If the sleeptime timer has timed out and sleeptime == 0 , sys_check_timeouts() will be called immediately. Because there is no message, goto again; repeat, no return is needed .

If sleeptime is neither 0 nor infinite, set the timeout as needed.

res = sys_arch_mbox_fetch(mbox, msg, sleeptime);

If res returns a timeout, call sys_check_timeouts to process the timer, goto again; repeat the above process, because there is no message, there is no need to return . If there is a message, return to the upper layer to process the message.

2.7DEBUG

The LWIP_DEBUG_TIMERNAMES macro is defined in lwipopts.h to enable related debug codes .

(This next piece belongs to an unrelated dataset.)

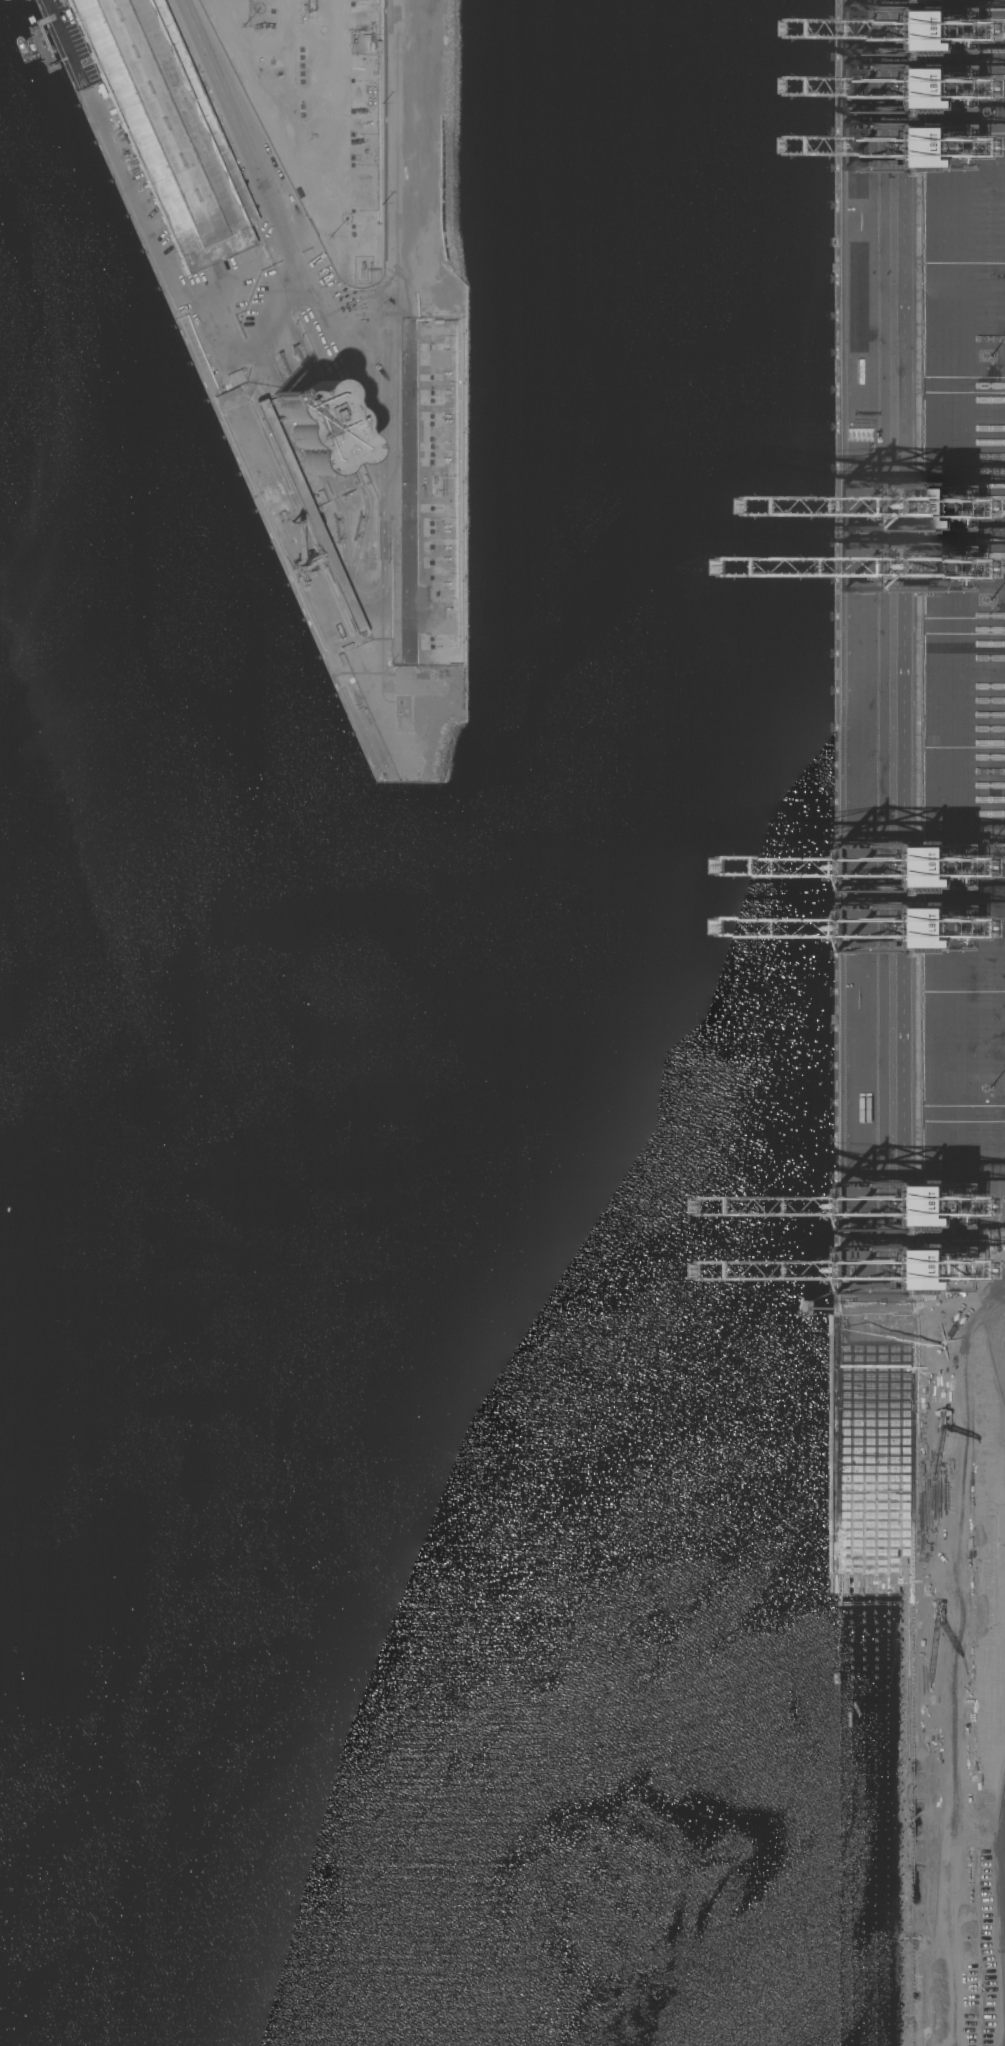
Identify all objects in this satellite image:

Otherwise, it is determined by LWIP_DEBUG.

LWIP_DEBUG_TIMERNAMES is SYS_DEBUG if LWIP_DEBUG is defined , otherwise it is 0 .

SYS_DEBUG defaults to LWIP_DBG_OFF and can be changed to LWIP_DBG_ON

#ifndef LWIP_DEBUG_TIMERNAMES
#ifdef LWIP_DEBUG
#define LWIP_DEBUG_TIMERNAMES SYS_DEBUG
#else /* LWIP_DEBUG */
#define LWIP_DEBUG_TIMERNAMES 0
#endif /* LWIP_DEBUG*/
#endif

After enabling the above related debugging code , you also need to enable it in lwipopts.h

TIMERS_DEBUG

Enable as follows

#define TIMERS_DEBUG LWIP_DBG_ON
#define LWIP_DEBUG_TIMERNAMES 1

Of course, DEBUG must also be enabled

#define LWIP_DEBUG 1

and interface macros printed by LWIP_PLATFORM_DIAG .

At this point you can see the printed information as follows. You can use the printout to determine whether the timing is correct and whether the timer is working.

sct calling h=ip_reass_tmr t=0 arg=0x2001548c
tcpip: ip_reass_tmr()
sys_timeout: 0x28213e48 abs_time=6223 handler=ip_reass_tmr arg=0x2001548c
sct calling h=etharp_tmr t=0 arg=0x20015498
tcpip: etharp_tmr()
sys_timeout: 0x28213e68 abs_time=6224 handler=etharp_tmr arg=0x20015498
sct calling h=ip_reass_tmr t=0 arg=0x2001548c
tcpip: ip_reass_tmr()
sys_timeout: 0x28213e48 abs_time=7223 handler=ip_reass_tmr arg=0x2001548c
sct calling h=etharp_tmr t=0 arg=0x20015498
tcpip: etharp_tmr()
sys_timeout: 0x28213e68 abs_time=7224 handler=etharp_tmr arg=0x20015498
sct calling h=ip_reass_tmr t=0 arg=0x2001548c
tcpip: ip_reass_tmr()
sys_timeout: 0x28213e48 abs_time=8223 handler=ip_reass_tmr arg=0x2001548c
sct calling h=ip_reass_tmr t=0 arg=0x2001548c
tcpip: ip_reass_tmr()
sys_timeout: 0x28213e48 abs_time=16223 handler=ip_reass_tmr arg=0x2001548c
sct calling h=etharp_tmr t=0 arg=0x20015498
tcpip: etharp_tmr()
sys_timeout: 0x28213e68 abs_time=16224 handler=etharp_tmr arg=0x20015498

3. Summary ​

Focus on understanding the timer's timeout judgment algorithm.

Note that the timer is a one-time timer and will be deleted after each timeout. It needs to be recreated. This requires attention, and attention should be paid to the impact of frequent creation and deletion on heap management.

Understand the configuration of the timing period of the built-in timer and how to debug the timer.